«Смотри на Мексику, Конквистадор» — таков был припев.
Под Конквистадором Липиат, очевидно, подразумевал художника, а Мексиканская долина, на которую он смотрел, с городами, окруженными башнями: Тлакопан и Чалеко, Истипалапан и Теночтитлан, символизировала — собственно, трудно было сказать, что именно. Может быть. Вселенную?
— Смотри, — вскричал Липиат вибрирующим голосом.
Смотри, Конквистадор,
Там на ковре долины, средь озер.
Блестят алмазы городов;
Там Тлакопан и там Чалеко
Ждут приближенья Человека.
Смотри на Мексику, Конквистадор, —
Страну твоих алмазных грез.
— Нельзя ли без «грез»? — сказал Гамбрил, отставляя стакан, который он осушил до дна. — Нельзя же говорить в стихах о «грезах».
— Зачем вы меня прерываете? — накинулся на него Липиат. Уголки его широкого рта вздрогнули, все его длинное лицо возбужденно задвигалось. — Почему вы не даете мне кончить? — Его рука, патетически поднятая над головой, медленно опустилась на стол. — Болван! — сказал он и снова взялся за нож и вилку.
— Но право же, — не унимался Гамбрил, — нельзя же писать о «грезах». Разве можно так писать теперь? — Он уже выпил добрую половину бутылки бургундского и пришел в настроение добродушное, упрямое и немного воинственное.
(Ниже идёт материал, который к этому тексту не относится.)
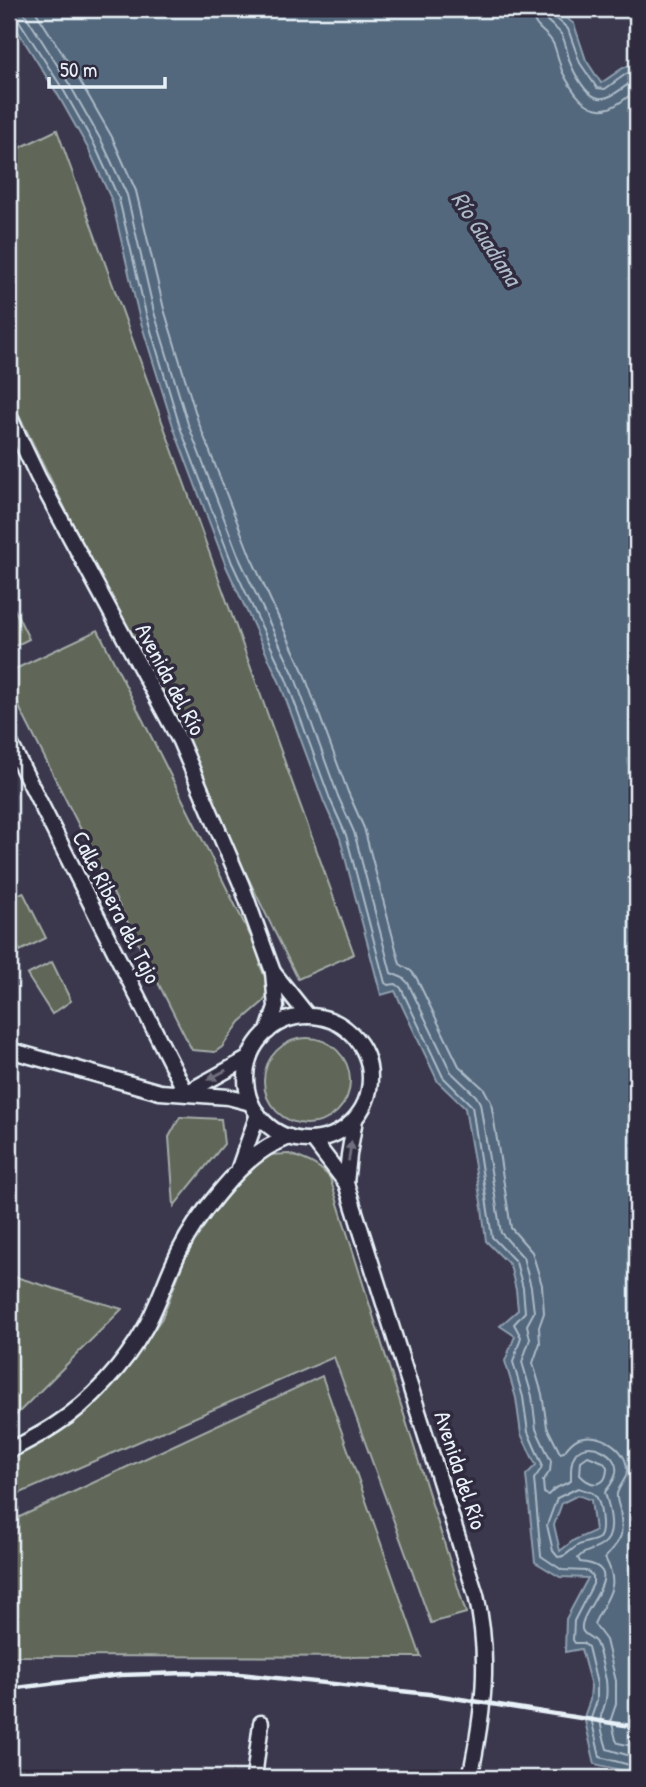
<svg xmlns="http://www.w3.org/2000/svg" width="646" height="1787" viewBox="0 0 646 1787" font-family="'Patrick Hand',sans-serif">
<style>
.green{fill:#606658;stroke:#a4aca8;stroke-width:2}
.water{fill:#52677d;stroke:#8e9eae;stroke-width:2;fill-rule:evenodd}
.lines{fill:none;stroke-linecap:round;stroke-linejoin:round}
.shore{stroke:#acbac7;stroke-width:2}
.minor-casing{stroke:#e8f1f8;stroke-width:19}
.minor{stroke:#2f2a3d;stroke-width:14}
.rail{stroke:#e8f1f8;stroke-width:4.5}
.oneway{fill:#70707e}
.labels{text-anchor:middle;dominant-baseline:central;stroke-width:7;stroke-linejoin:round;paint-order:stroke}
.street-label{font-size:23px;fill:#e8f1f8;stroke:#2f2a3d}
.water-label{font-size:24px;font-style:italic;fill:#acbac7;stroke:#2f2a3d}
</style>
<rect width="100%" height="100%" fill="#3b384e"/>
<filter id="ink" filterUnits="userSpaceOnUse"><feTurbulence type="fractalNoise" baseFrequency=".0143" numOctaves="2"/><feDisplacementMap in="SourceGraphic" scale="14" xChannelSelector="R" yChannelSelector="G"/><feConvolveMatrix kernelMatrix="1 2 1 2 8 2 1 2 1" color-interpolation-filters="sRGB"/></filter>
<g filter="url(#ink)">
<g class="green">
<polygon points="57,130 354,954 298,979 9,395 9,153"/>
<polygon points="9,598 29,639 9,649"/>
<polygon points="98,630 264,963 260,965 268,984 268,994 263,1002 240,1022 222,1047 215,1052 192,1050 9,687 9,672"/>
<polygon points="23,892 46,938 20,951 9,926 9,899"/>
<polygon points="52,962 71,1001 52,1014 27,975"/>
<circle cx="307" cy="1081" r="43"/>
<polygon points="180,1117 221,1119 224,1144 174,1206 169,1137"/>
<path d="M289,1154C305,1160 319,1164 330,1178L466,1613L431,1623L334,1357L9,1498V1452L77,1420L127,1369L162,1318L191,1243L249,1166L269,1155Z"/>
<polygon points="9,1275 122,1309 9,1422"/>
<polygon points="322,1376 421,1657 9,1656 9,1522"/>
</g>
<path class="water" d="M9,9H555L574,24L586,60L601,83L623,68L634,64L637,55V1774L595,1764L584,1717L590,1700L591,1686L581,1649L565,1652L566,1619L588,1578L560,1577L535,1562L526,1475L536,1465L521,1434L516,1398L505,1361L515,1336L500,1326L518,1310L516,1290L510,1265L486,1241L482,1208L465,1108L438,1082L395,991L381,995L340,838L324,802L279,681L226,566L174,429L139,316L112,201L89,150L58,95L9,17ZM578,1495L591,1500L595,1531L574,1540L560,1551L554,1525L562,1503Z"/>
<g class="lines">
<g class="shore">
<path d="M20,9L25,14L71,87L102,142L127,195L154,312L188,424L240,560L294,675L338,796L354,832L391,973L403,978L408,983L451,1072L476,1096L480,1103L501,1233L523,1257L531,1287L534,1312L527,1325L530,1339L522,1362L532,1396L536,1429L551,1461L550,1471L543,1481L544,1493L548,1495L554,1489L571,1481C571,1472 570,1461 576,1453C588,1438 620,1454 616,1473C615,1480 609,1487 605,1492C609,1507 618,1536 602,1545C594,1551 584,1550 578,1558L580,1562C633,1567 579,1609 582,1629C583,1636 592,1636 596,1643C601,1654 603,1669 606,1680C607,1689 607,1699 604,1707C603,1711 601,1714 601,1717C599,1727 605,1740 607,1749L637,1758"/>
<path d="M34,9L80,81L112,137L136,191L164,309L198,421L250,555L303,671L348,792L364,828L400,964L411,971L416,977L459,1066L484,1089L491,1102L511,1228L532,1252L542,1285L544,1313L539,1327L540,1343L533,1363L542,1394L547,1427L560,1453L564,1452C568,1446 572,1441 579,1438C599,1431 627,1448 627,1470C627,1480 619,1485 617,1494C616,1499 619,1506 620,1510C624,1538 622,1538 605,1558C622,1588 606,1597 594,1624L606,1640L616,1681V1704L611,1719L616,1740L618,1743L637,1747"/>
<path d="M532,9C533,32 547,29 554,45C557,53 559,62 562,71C571,89 586,115 609,108C620,105 628,95 637,91"/>
<path d="M543,9C543,23 554,24 561,34C567,43 567,56 571,65C576,76 586,96 599,98C613,100 624,84 637,80"/>
<polyline points="552,9 554,16 568,29 580,63 597,88 605,89 626,74 637,70"/>
<polyline points="9,15 14,16 18,19 64,91 95,146 119,199 146,314 180,427 232,563 286,679 330,799 346,835 385,983 388,985 396,984 401,988 443,1077 472,1106 492,1237 516,1262 523,1288 525,1312 514,1324 521,1337 513,1362 523,1397 528,1432 542,1464 541,1469 534,1479 541,1556 562,1570 587,1571 593,1576 593,1584 574,1621 573,1640 575,1643 583,1643 588,1647 597,1684 597,1701 591,1718 600,1757 637,1767"/>
<path d="M588,1456L603,1462L607,1467C607,1487 592,1488 580,1475L581,1461Z"/>
<path d="M578,1488C583,1490 590,1491 594,1494C601,1499 605,1532 599,1538C593,1542 584,1542 577,1546C570,1550 567,1557 558,1557L553,1551L547,1525L557,1498Z"/>
</g>
<g class="minor-casing">
<g id="minor">
<polyline points="9,416 38,477 180,741 242,886 273,972 276,1007 268,1031"/>
<polyline points="9,741 186,1093"/>
<polyline points="273,972 308,1016"/>
<circle cx="308" cy="1078" r="62"/>
<polyline points="9,1050 160,1092 228,1097 251,1103"/>
<polyline points="186,1093 249,1058"/>
<path d="M313,1140L346,1183L476,1595C491,1658 483,1715 470,1778"/>
<polyline points="239,1168 258,1114"/>
<polyline points="346,1183 349,1155 355,1119"/>
<path d="M9,1451C24,1443 40,1435 55,1425C91,1402 124,1365 145,1328C159,1303 167,1275 180,1250C196,1218 235,1168 265,1149C272,1144 281,1141 289,1137"/>
<polyline points="9,1776 21,1778"/>
<polyline points="254,1778 261,1723"/>
</g>
</g>
<use href="#minor" class="minor"/>
<polyline class="rail" points="9,1689 120,1675 186,1673 239,1674 429,1694 637,1727"/>
</g>
<defs><path id="oneway-solid" d="M-6-.8H1V-3.2L6.5 0L1 3.2V.8H-6Z" transform="scale(1.75)"/></defs>
<g class="oneway">
<use href="#oneway-solid" transform="translate(217 1075) rotate(151)"/>
<use href="#oneway-solid" transform="translate(350 1151) rotate(-82)"/>
</g>
</g>
<g class="labels">
<g class="street-label">
<text transform="translate(171 679) rotate(62)">Avenida del Río</text>
<text transform="translate(117 907) rotate(63)">Calle Ribera del Tajo</text>
<text transform="translate(461 1470) rotate(72)">Avenida del Río</text>
</g>
<g class="water-label">
<text transform="translate(487 238) rotate(57)">Río Guadiana</text>
</g>
</g>
<rect width="646" height="1787" fill="none" stroke="#2f2a3d" stroke-width="35"/>
<rect x="18" y="18" width="611" height="1752" fill="none" stroke="#e8f1f8" stroke-width="2.5" filter="url(#ink)"/>
<path d="M49 77v10h116v-10" fill="none" stroke="#e8f1f8" stroke-width="3.5"/>
<text x="60" y="77" font-size="21" fill="#e8f1f8" stroke="#2f2a3d" stroke-width="5" paint-order="stroke">50 m</text>
</svg>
— Почему нет? — спросил Липиат.
— Ах, просто потому, что нельзя. — Гамбрил откинулся на спинку стула, улыбнулся и погладил белокурые свисающие усы. — Во всяком случае, в году от Рождества Христова тысяча девятьсот двадцать втором.
— Но почему? — возбужденно повторял Липиат.
— Потому что сейчас уже не время, — объявил изящный мистер Меркаптан, рыча, как истый конквистадор, но затем, в конце фразы, впадая в бесславное замешательство.
Это был мягкий, уютный молодой человек с гладкими каштановыми волосами, разделенными посредине прямым пробором и зачесанными за уши, где они образовывали влажные мягкие завитки. Его лицу следовало бы быть более изысканным, более утонченным — в духе dix-huiti6me, чем оно было на самом деле. К сожалению, оно было грубоватым и даже несколько свиноподобным и мало гармонировало с неподражаемо грациозным стилем мистера Меркаптана. Потому что у мистера Меркаптана был свой стиль, восхитительная печать которого лежала на всех его статьях, выходивших в литературных еженедельниках. Но самым изысканным его произведением был
тот томик «опытов», стихотворений в прозе, виньеток и парадоксов, где он с таким блеском развивал свою излюбленную тему о мелкотравчатости, обезьяньей ограниченности и глупой претенциозности так называемого Homo Sapiens[20]. Те, кому доводилось знакомиться с мистером Меркаптаном, после встречи с ним нередко приходили к заключению, что, в конце концов, он, может быть, вовсе не так уж не прав в своей суровой оценке человечества.
— Уже не время, — повторил он. — Времена изменились. Sunt lacrymae rerum, nos et mutamurin illis[21]. — И он рассмеялся в знак одобрения самому себе.
— Quot homines, tot disputandum est[22], — сказал Гамбрил, снопа прихлебывая свое Beaune superieure[23]. В данный момент он был целиком на стороне Меркаптана.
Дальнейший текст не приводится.